Un homme français de 49 ans et une femme brésilienne de 57 ans sont interpellés le 26 avril dernier à Montpellier alors qu’ils s’apprêtent à quitter le territoire français.

L'affaire débute le 8 juillet 2023, la police aux frontières dénonce aux autorités qu’il existe un réseau de prostituées brésiliennes dans un appartement à Nîmes. Après neuf mois d’enquête, le couple est arrêté pour blanchiment d'argent, proxénétisme aggravé et traite d’être humain. Des faits reprochés sur une période de six années, du 24 avril 2018 au 24 avril 2024.

Mariés depuis 2017, le couple habite dans une maison à Codognan. Ils transféraient de nombreuses sommes d’argent vers le Brésil, 40 000€ en trois ans selon l’enquête effectuée. “C’est pour aider ma famille, mes quatres enfants et mes huits petits-enfants”, informe la femme ce jeudi 30 mai devant le tribunal correctionnel de Nîmes. Les deux prévenus ont été placés sous mandat de dépôt le 26 avril 2024.
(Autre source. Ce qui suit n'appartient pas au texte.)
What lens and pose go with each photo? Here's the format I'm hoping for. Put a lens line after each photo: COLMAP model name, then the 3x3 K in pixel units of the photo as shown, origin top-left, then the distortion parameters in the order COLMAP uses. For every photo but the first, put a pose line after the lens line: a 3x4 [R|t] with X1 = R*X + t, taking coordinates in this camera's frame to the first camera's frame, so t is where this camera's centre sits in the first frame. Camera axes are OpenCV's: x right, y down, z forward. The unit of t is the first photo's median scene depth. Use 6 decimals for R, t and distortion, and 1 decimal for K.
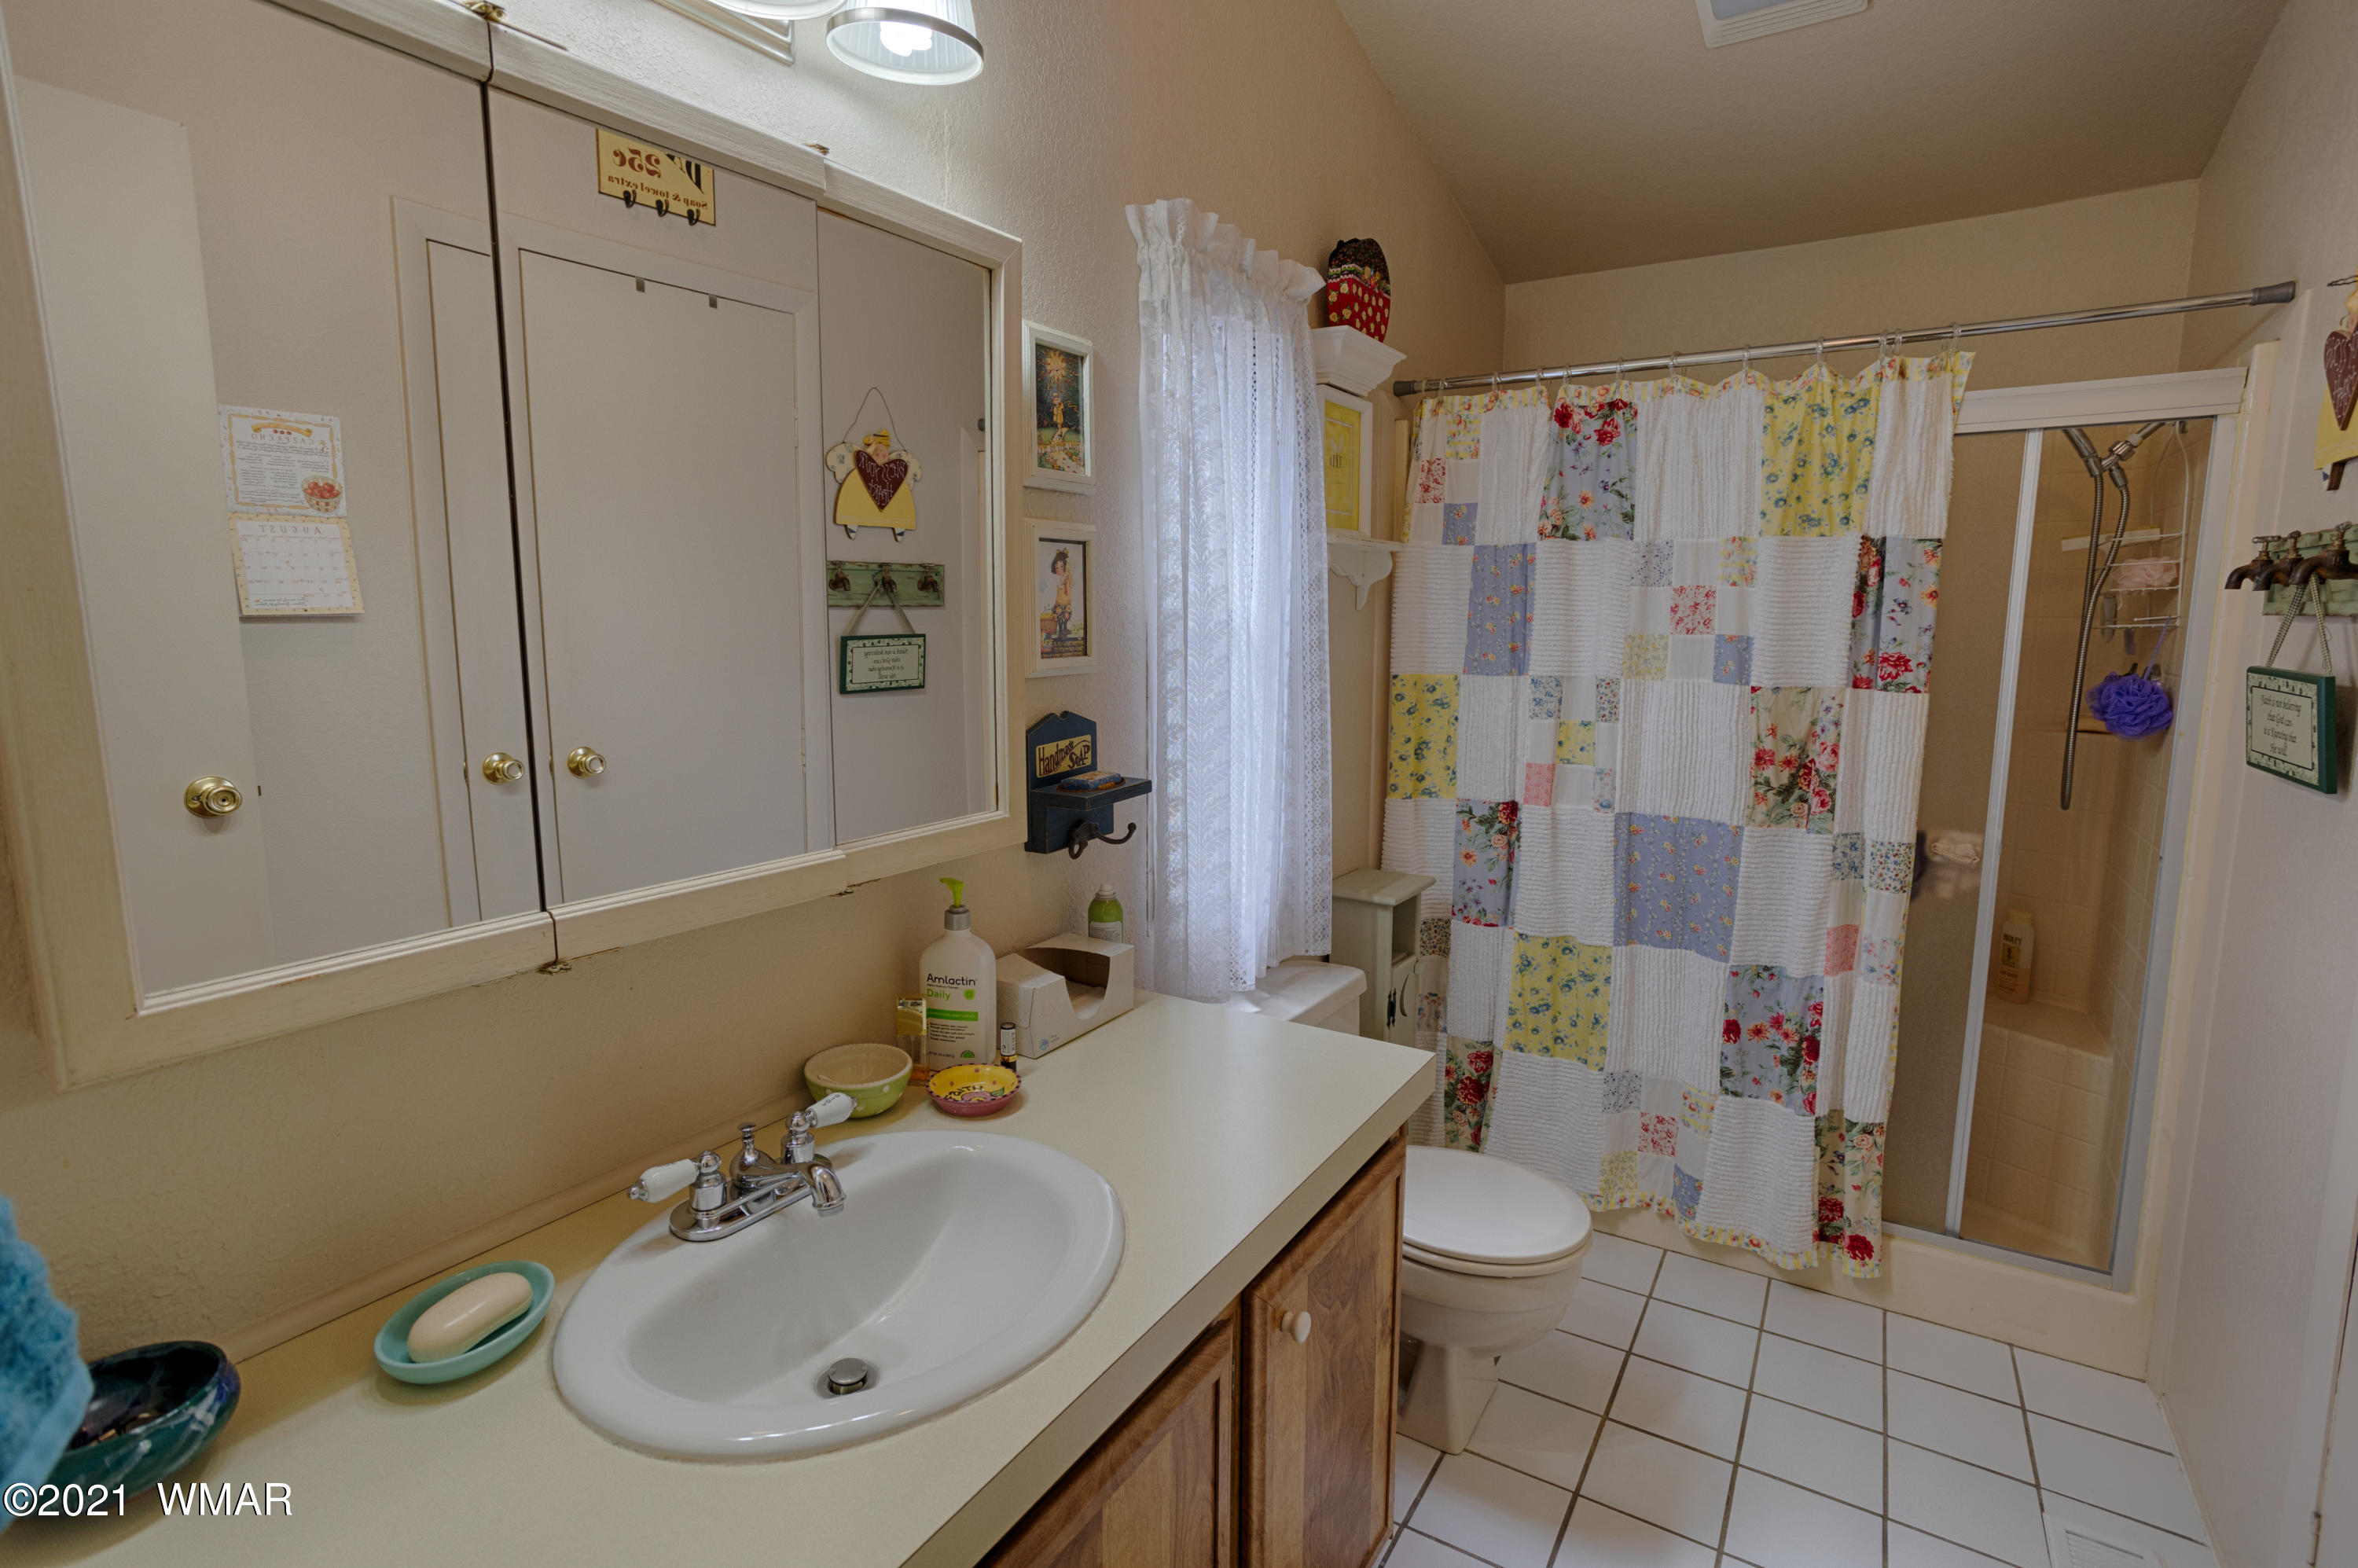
lens RADIAL K [[1138.4, 0, 1172.9], [0, 1138.4, 778.8], [0, 0, 1]] dist [-0.033403, 0.010879]
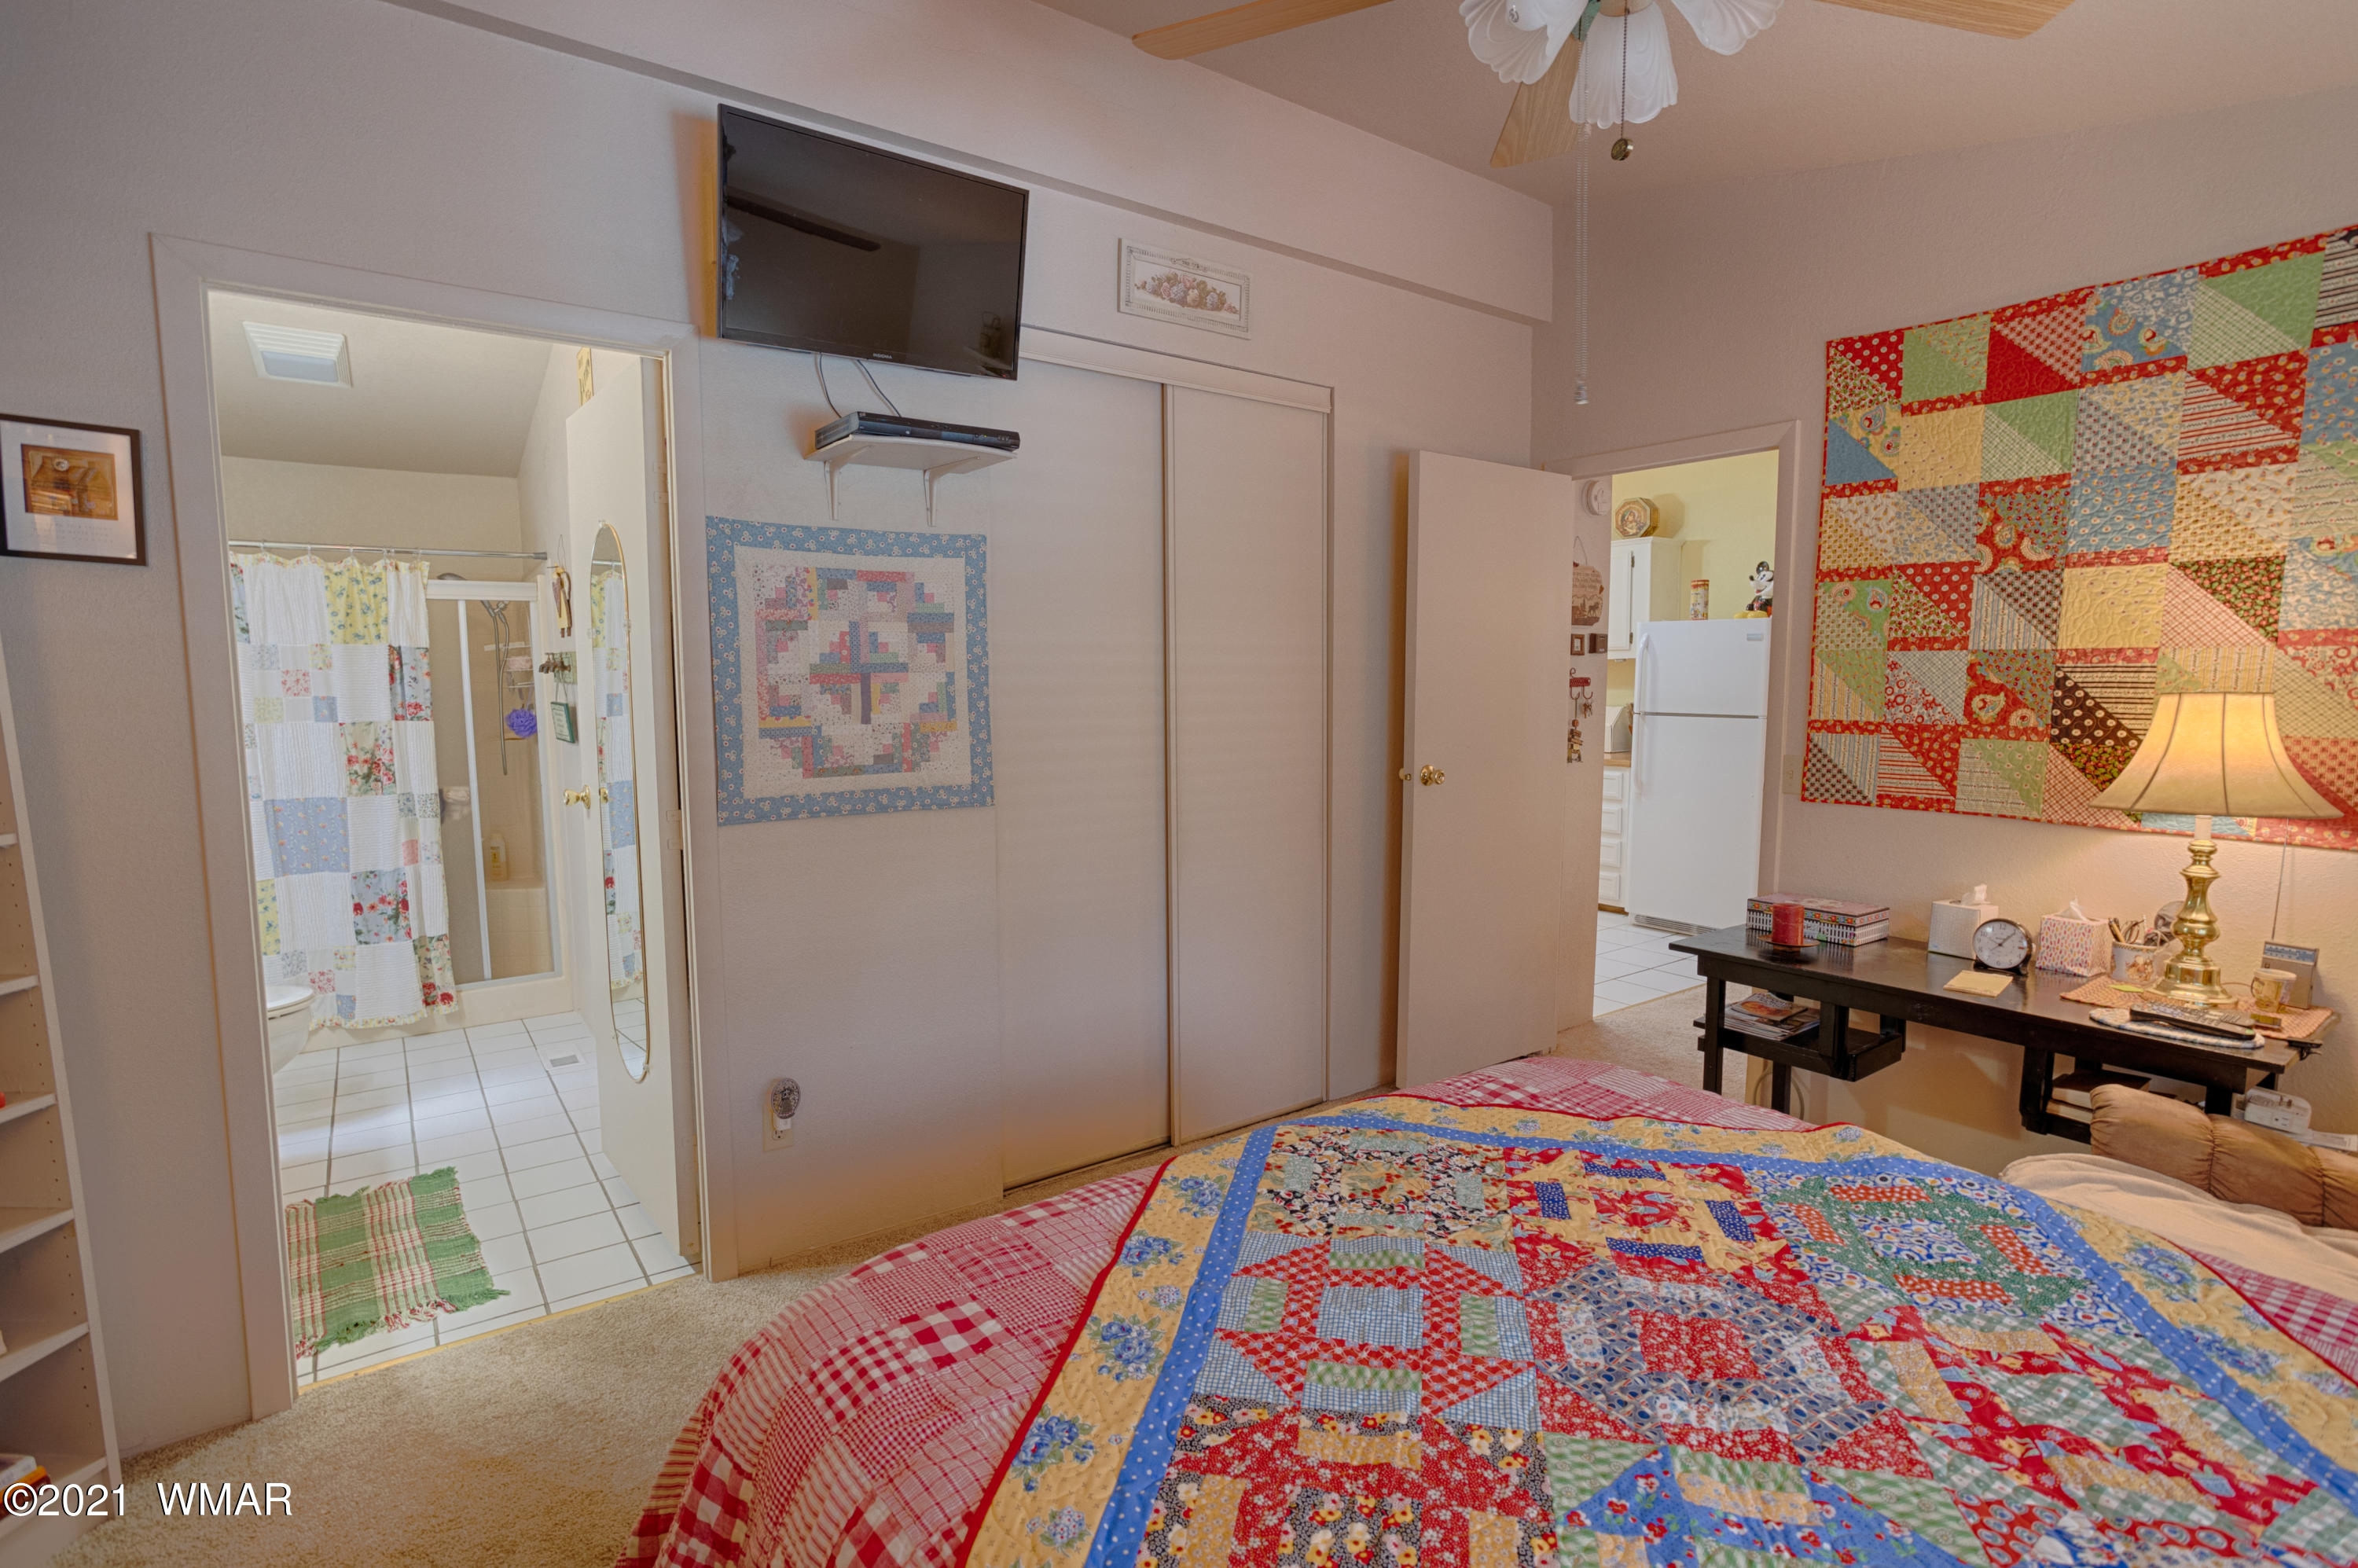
lens RADIAL K [[1138.4, 0, 1181.0], [0, 1138.4, 789.7], [0, 0, 1]] dist [-0.033403, 0.010879]
pose [[0.366385, -0.098190, 0.925268, -0.721897], [0.136481, 0.989332, 0.050946, 0.126377], [-0.920400, 0.107616, 0.375877, -0.994202]]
Pour justifier ces sommes, la femme avoue se prostituer dans un appartement à Alès. Elle est aussi poursuivie pour exécution d’un travail dissimulé. “Je n’ai pas déclaré car à l’époque je n’avais pas de documents officiels”, déclare la prévenue. Durant l’audience son mari poursuit : “Je ne savais pas que ma femme se prostituait”. Pour arrondir les fins de mois, il travaillait de temps à autre dans un hôtel. Une version que sa femme contredis.

Un appartement litigieux

La femme de 57 ans louait un appartement à Nîmes. Puis, elle le sous-louait à des prostituées. Parfois, son mari transportait les personnes jusqu’au logement. Selon les vidéosurveillances de l’immeuble, beaucoup d’aller et venues de femmes et d’hommes sont observées. Le couple apparaissait pour la mise en place des filles et pour le nettoyage entre les clients. Dans le box, le prévenu ne reconnaît pas les faits : “C’est faux c’est un Airbnb donc nous faisons le ménage et nous accompagnons les clients quand ils le souhaitaient”. Sa femme ajoute : “Je n’ai jamais mis personne dans cet appartement. Parfois, des filles m’appelaient pour savoir si le logement était disponible mais je ne savais pas ce qu’elle faisait dedans”. Auditionné, le voisinage a affirmé les conclusions de l’enquête.

Le procureur de la République annonce : “Je n’ai jamais vu une enquête aussi bien ficelée. Vidéosurveillance, géolocalisation, écoute téléphonique et tout prouve que ce couple est coupable des faits reprochés. Ils tenaient un Airbnb sexuel spécialisé pour le Brésil. Madame joue un rôle central plus important que monsieur. Je demande pour elle trois ans de prison dont un an assorti d’un sursis probatoire et une interdiction du territoire national. Pour lui, je demande deux ans de prison dont six mois assortis d’un sursis probatoire avec la confiscation de l’ensemble des scellés et un maintien en détention pour les deux prévenus".

Le tribunal a condamné la femme a trois ans de prison dont deux ans assorti d’un sursis probatoire pendant deux ans. Et l’homme a écopé de deux ans de prison dont un an assorti d’un sursis probatoire. Les deux époux sont maintenus en détention et les scellés ont été confisqués.